Here are several resources available for free:

Besides these resources, we will try our best to satisfy individual needs through discussion.


Code of Conduct

The strength of the university depends on academic and personal integrity. In this course, you must be honest and truthful, abiding by the Computer Science Academic Integrity Policy:

Cheating is wrong. Cheating hurts our community by undermining academic integrity, creating mistrust, and fostering unfair competition. The university will punish cheaters with failure on an assignment, failure in a course, permanent transcript notation, suspension, and/or expulsion. Offenses may be reported to medical, law or other professional or graduate schools when a cheater applies. Violations can include cheating on exams, plagiarism, reuse of assignments without permission, improper use of the Internet and electronic devices, unauthorized collaboration, alteration of graded assignments, forgery and falsification, lying, facilitating academic dishonesty, and unfair competition. Ignorance of these rules is not an excuse.

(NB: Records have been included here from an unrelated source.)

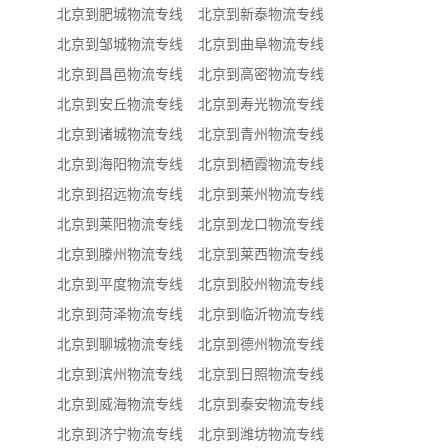
北京到肥城物流专线
北京到新泰物流专线
北京到邹城物流专线
北京到曲阜物流专线
北京到昌邑物流专线
北京到高密物流专线
北京到安丘物流专线
北京到寿光物流专线
北京到诸城物流专线
北京到青州物流专线
北京到海阳物流专线
北京到栖霞物流专线
北京到招远物流专线
北京到莱州物流专线
北京到莱阳物流专线
北京到龙口物流专线
北京到滕州物流专线
北京到莱西物流专线
北京到平度物流专线
北京到胶州物流专线
北京到菏泽物流专线
北京到临沂物流专线
北京到聊城物流专线
北京到德州物流专线
北京到滨州物流专线
北京到日照物流专线
北京到威海物流专线
北京到泰安物流专线
北京到济宁物流专线
北京到潍坊物流专线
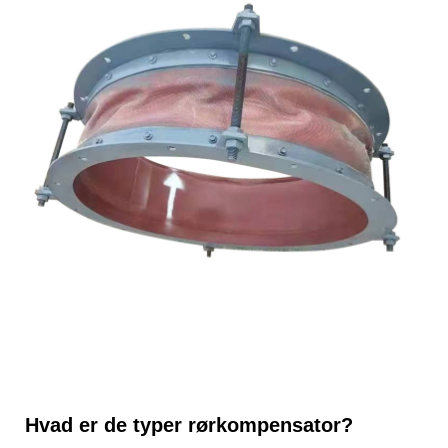
Hvad er de typer rørkompensator?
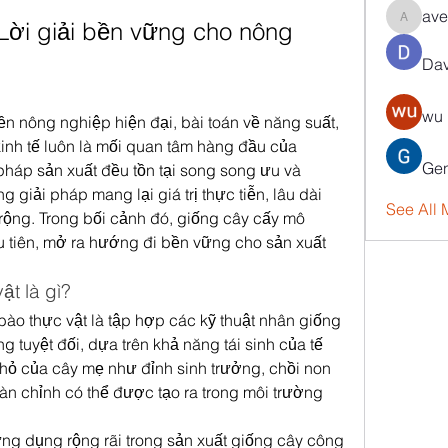
ave
Lời giải bền vững cho nông 
aventuri
Dav
wu 
nền nông nghiệp hiện đại, bài toán về năng suất, 
inh tế luôn là mối quan tâm hàng đầu của 
Gen
áp sản xuất đều tồn tại song song ưu và 
giải pháp mang lại giá trị thực tiễn, lâu dài 
See All
ộng. Trong bối cảnh đó, giống cây cấy mô 
 tiên, mở ra hướng đi bền vững cho sản xuất 
ật là gì?
ào thực vật là tập hợp các kỹ thuật nhân giống 
ng tuyệt đối, dựa trên khả năng tái sinh của tế 
nhỏ của cây mẹ như đỉnh sinh trưởng, chồi non 
n chỉnh có thể được tạo ra trong môi trường 
 dụng rộng rãi trong sản xuất giống cây công 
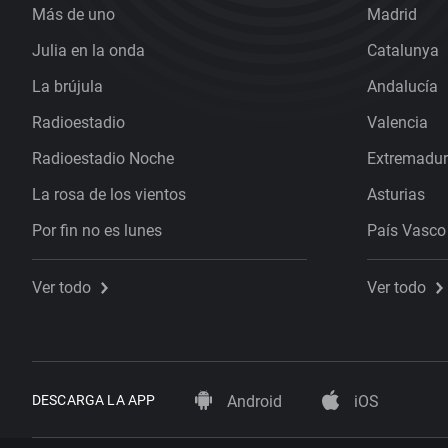
Más de uno
Madrid
Julia en la onda
Catalunya
La brújula
Andalucía
Radioestadio
Valencia
Radioestadio Noche
Extremadu
La rosa de los vientos
Asturias
Por fin no es lunes
País Vasco
Ver todo
Ver todo
DESCARGA LA APP
Android
iOS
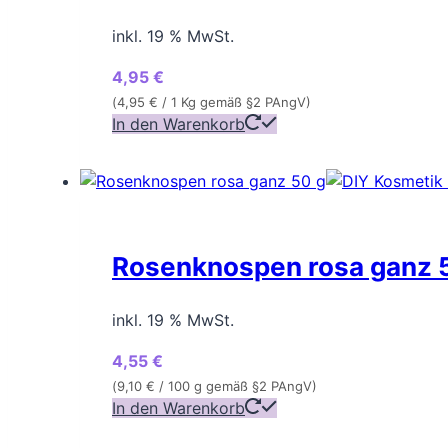
inkl. 19 % MwSt.
4,95
€
(
4,95
€
/ 1 Kg gemäß §2 PAngV)
In den Warenkorb
Rosenknospen rosa ganz 
inkl. 19 % MwSt.
4,55
€
(
9,10
€
/ 100 g gemäß §2 PAngV)
In den Warenkorb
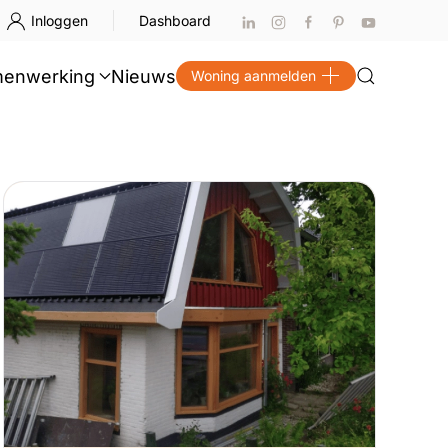
Inloggen
Dashboard
enwerking
Nieuws
Woning aanmelden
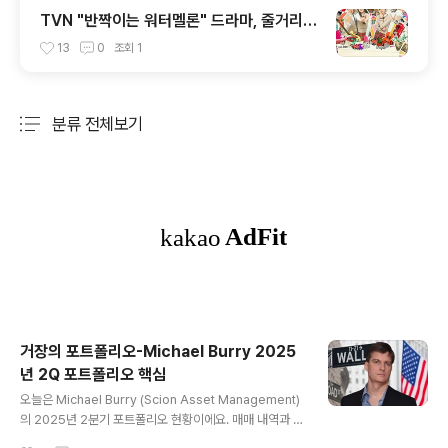
TVN "반짝이는 워터멜론" 드라마, 줄거리
및 결말 - ing
13
0
조회
1
분류 전체보기
주요 글 목록
거장의 포트폴리오-Michael Burry 2025
년 2Q 포트폴리오 핵심
글 내용
오늘은 Michael Burry (Scion Asset Management)
의 2025년 2분기 포트폴리오 현황이에요. 매매 내역과 보
유 현황을 바탕으로 정리해드릴게요.📊 마이클 버리의 포
작성시간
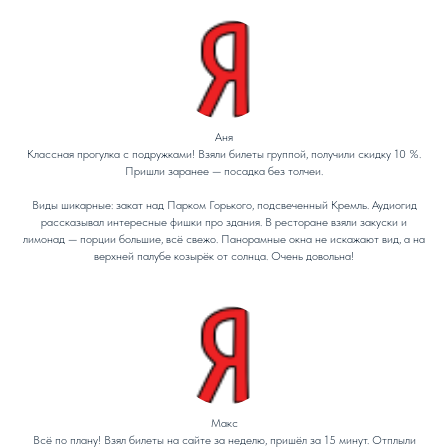
Аня
Классная прогулка с подружками! Взяли билеты группой, получили скидку 10 %.
Пришли заранее — посадка без толчеи.
Виды шикарные: закат над Парком Горького, подсвеченный Кремль. Аудиогид
рассказывал интересные фишки про здания. В ресторане взяли закуски и
лимонад — порции большие, всё свежо. Панорамные окна не искажают вид, а на
верхней палубе козырёк от солнца. Очень довольна!
Макс
Всё по плану! Взял билеты на сайте за неделю, пришёл за 15 минут. Отплыли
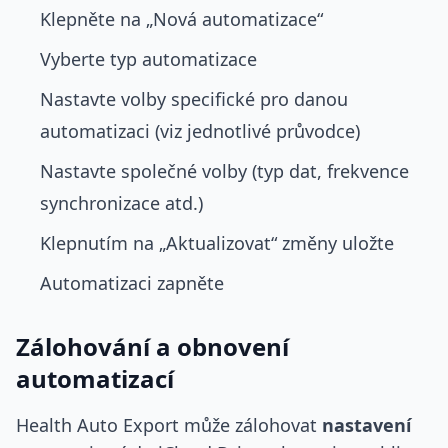
Klepněte na „Nová automatizace“
Vyberte typ automatizace
Nastavte volby specifické pro danou
automatizaci (viz jednotlivé průvodce)
Nastavte společné volby (typ dat, frekvence
synchronizace atd.)
Klepnutím na „Aktualizovat“ změny uložte
Automatizaci zapněte
Zálohování a obnovení
automatizací
Health Auto Export může zálohovat
nastavení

Academic honesty is required in all work you submit to be graded. Except where the instructor specifies group work, you must solve all homework and programming assignments without the help of others. For example, you must not look at anyone else’s solutions (including program code) to your homework problems. However, you may discuss assignment specifications (not solutions) with others to be sure you understand what is required by the assignment. If your instructor permits using fragments of source code from outside sources, such as your textbook or on-line resources, you must properly cite the source. Not citing it constitutes plagiarism. Similarly, your group projects must list everyone who participated.

In the above paragraph "outside sources" also include content that was produced by an AI assistant like ChatGPT. This follows either by treating the AI assistant as a person for the purposes of this policy (controversial) or acknowledging that the AI assistant was trained directly on people's original work. Thus, while you are not forbidden from using these tools, you should consider the above policy carefully and quote where appropriate. Assignments that are in large part quoted from an AI assistant are very unlikely to be evaluated positively. In addition, if a student's work is substantially identical to another student's work, that will be grounds for an investigation of plagiarism regardless of whether the prose was produced by an AI assistant.

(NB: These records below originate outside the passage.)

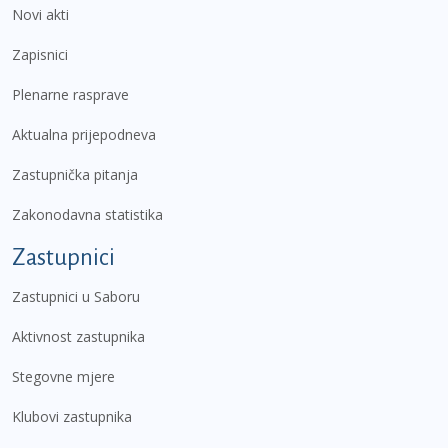
Novi akti
Zapisnici
Plenarne rasprave
Aktualna prijepodneva
Zastupnička pitanja
Zakonodavna statistika
Zastupnici
Zastupnici u Saboru
Aktivnost zastupnika
Stegovne mjere
Klubovi zastupnika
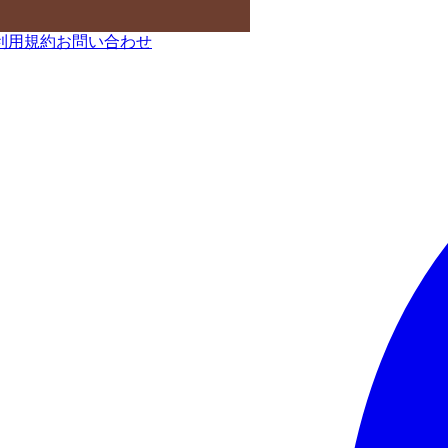
利用規約
お問い合わせ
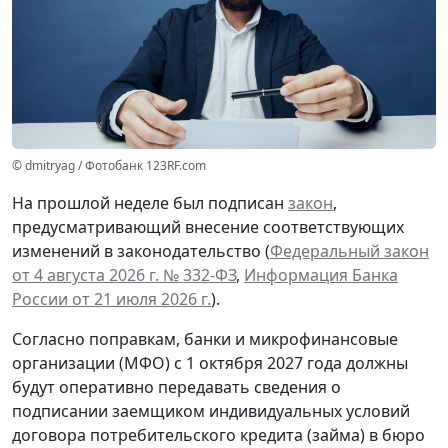
© dmitryag / Фотобанк 123RF.com
На прошлой неделе был подписан
закон
,
предусматривающий внесение соответствующих
изменений в законодательство (
Федеральный закон
от 4 августа 2026 г. № 332-ФЗ
,
Информация Банка
России от 21 июля 2026 г.
).
Согласно поправкам, банки и микрофинансовые
организации (МФО) с 1 октября 2027 года должны
будут оперативно передавать сведения о
подписании заемщиком индивидуальных условий
договора потребительского кредита (займа) в бюро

Falsifying program output or results is prohibited. Your instructor is free to override parts of this policy for particular assignments. To protect yourself: (1) Ask the instructor if you are not sure what is permissible. (2) Seek help from the instructor, TA or CAs, as you are always encouraged to do, rather than from other students. (3) Cite any questionable sources of help you may have received.

Report any violations you witness to the instructor. You can find more information about university misconduct policies on the web for undergraduates and graduates students.

Johns Hopkins University is committed to equal opportunity for its faculty, staff, and students. To that end, the university does not discriminate on the basis of sex, gender, marital status, pregnancy, race, color, ethnicity, national origin, age, disability, religion, sexual orientation, gender identity or expression, veteran status, military status, immigration status or other legally protected characteristic. The University's Discrimination and Harassment Policy and Procedures provides information on how to report or file a complaint of discrimination or harassment based on any of the protected statuses listed in the earlier sentence, and the University’s prompt and equitable response to such complaints.